8. Three Purposes of Navigation Subsystems.The following are three main purposes of a network of navigation subsystems:
1. To index the deep web. The crawlers are unable to access the deep web. Only humans can. Deep web is at least 99.9999% of the web. A network of 10,000 subsystems would cover not only all the surface web but also hundreds of millions of web pages of the deep web (unreachable to top search engines).
2. To create quality search results millions times faster than the individual creation of search results for each search term (by Google approach). As soon as a large network of specialized navigation subsystems is created, the extraction of search terms and creation of search results for each search term can be done automatically because search terms belong to the same sector of the Internet.
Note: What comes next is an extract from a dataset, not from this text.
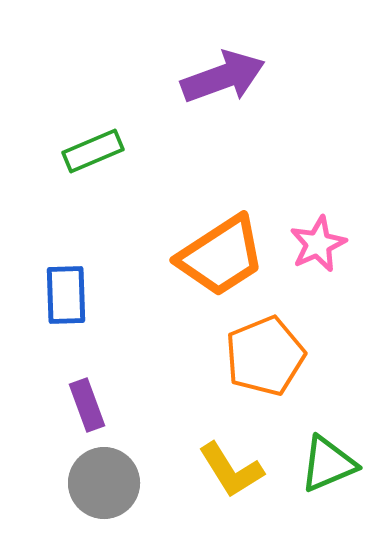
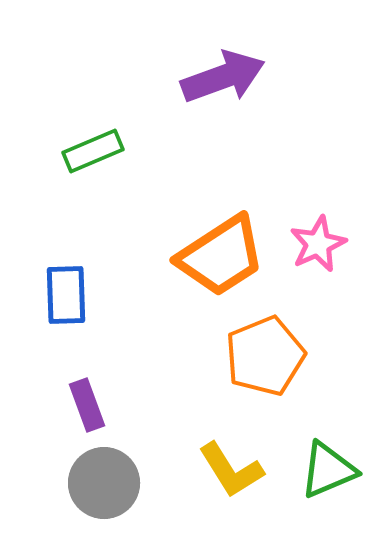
green triangle: moved 6 px down
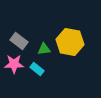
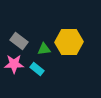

3. To expand the existing search system. The above search results automatically extracted from the network of subsystems should be a part of the main search system. However, the creation of search results for the general search system is not the main purpose. Specialized navigation subsystems are to be created not to serve the main search system but to compliment it. They must exist together with the main system. Specialized navigation subsystems have important advantages over the general search system because they reflect specific features of each sector of the internet.